Yaz-kış ellerinden kazmaları, orakları, sırtlarından da yünden örülen ve yük taşımada kullanılan dırmaçları eksik olmayan Karadenizli hanımlar, bugünlerde mısır hasadına yönelik işlerine yoğunlaştı.
Üretime nisan ayında tarla belleme ve ekim süreciyle başlanırken, belli aralıklarla yaptıkları seyrekleme ve ayıklama işleminin ardından eylül itibarıyla hasat için tarlalara girdiler.
İşe mısır saplarını biçerek başlanıyor.

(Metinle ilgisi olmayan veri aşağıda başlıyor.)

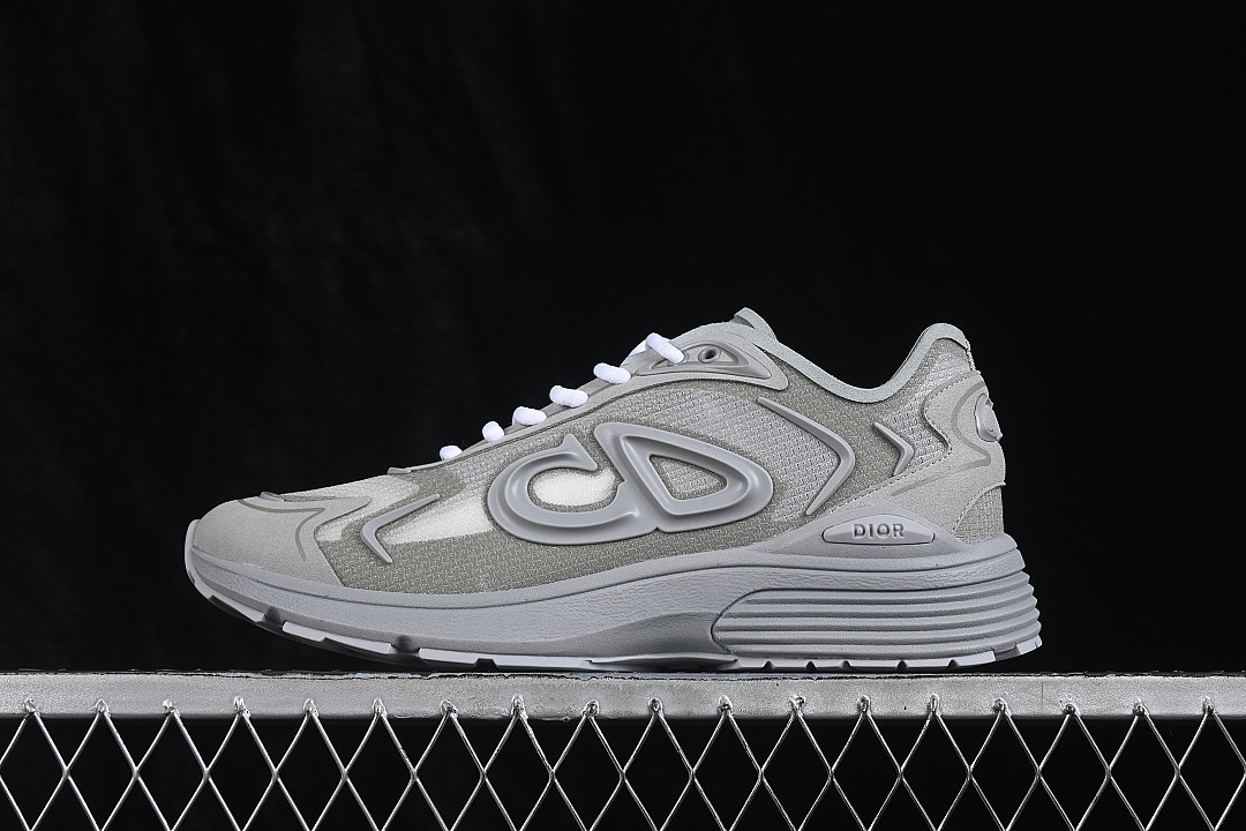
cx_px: 623
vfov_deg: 18.2
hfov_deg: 27.0
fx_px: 2596
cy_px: 416
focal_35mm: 75
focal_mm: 50
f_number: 8
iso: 160
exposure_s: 1/80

En az bir hafta tarlada kurumaya bırakılan yığınlar, daha sonra kesilerek, mısırlar saplarından ayrılıyor ve evlere taşınıyor.

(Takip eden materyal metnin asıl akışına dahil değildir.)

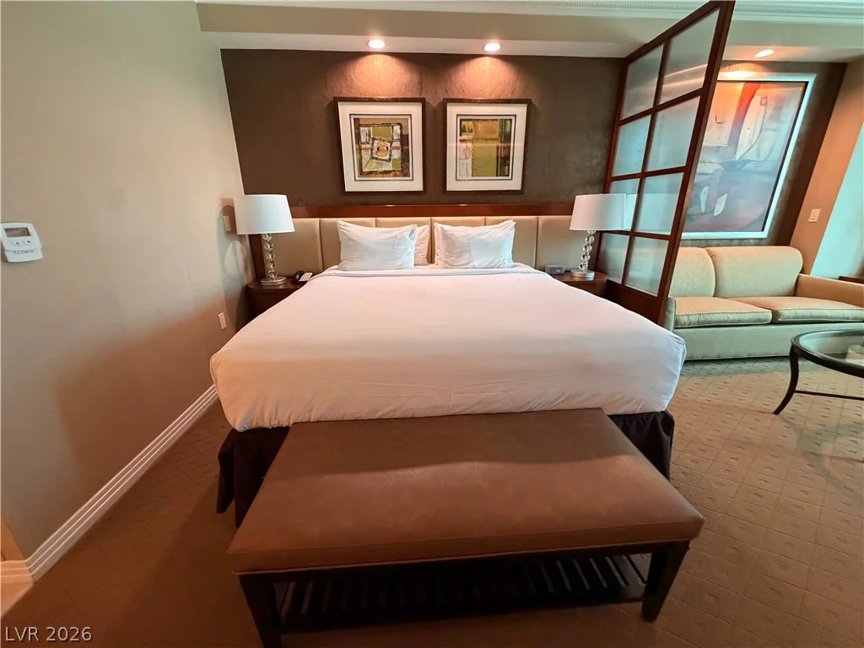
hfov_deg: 102.1
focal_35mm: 14
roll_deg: +1.0
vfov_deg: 85.7
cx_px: 432
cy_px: 324
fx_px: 349
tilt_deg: -19.1
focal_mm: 2.22
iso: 800
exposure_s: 1/60
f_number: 2.2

Evlerde de imece usulü soyulan mısırlar, kuruma işlemi için bir süre serenderlere yerleştiriliyor. Bazen zeminde bazen de serenderlerin tavanına iple asılarak kurutulan mısırlar, sonrasında dövülerek tanelerine ayrılıyor.

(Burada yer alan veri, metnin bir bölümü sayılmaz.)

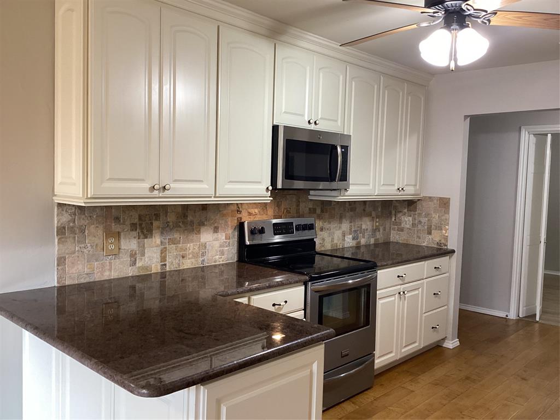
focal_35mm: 31
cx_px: 280
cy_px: 210
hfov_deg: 58.4
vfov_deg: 45.4
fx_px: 502
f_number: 2.4
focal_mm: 3.3
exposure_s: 1/60
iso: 250
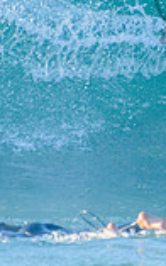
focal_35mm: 1885
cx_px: 327
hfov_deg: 0.7
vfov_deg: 1.1
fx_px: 13657
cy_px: 3
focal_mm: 500
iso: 720
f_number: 5.6
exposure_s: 1/2000
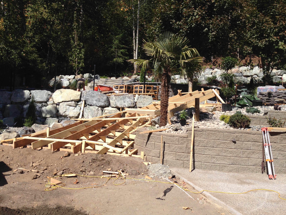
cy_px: 108
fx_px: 273
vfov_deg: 42.9
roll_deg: -3.3
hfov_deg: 55.4
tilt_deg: -0.7
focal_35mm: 33
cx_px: 143
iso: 50
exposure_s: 1/1695
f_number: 2.4
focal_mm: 4.12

Mısır taneleri, son olarak yemeklerde, çorbalarda ve ekmeklerde kullanılmak üzere asırlık su değirmenlerinde öğütülüyor ve un haline getiriliyor.
Mısır unu hazırlamak için yoğun mesai harcayan hanımlar, "Mısır unundan özellikle ekmek, lahana yemeği ve kuymak yapıyoruz. Severek tüketiyoruz ama tarladan buraya gelene kadar bu işler çok zor." diyor.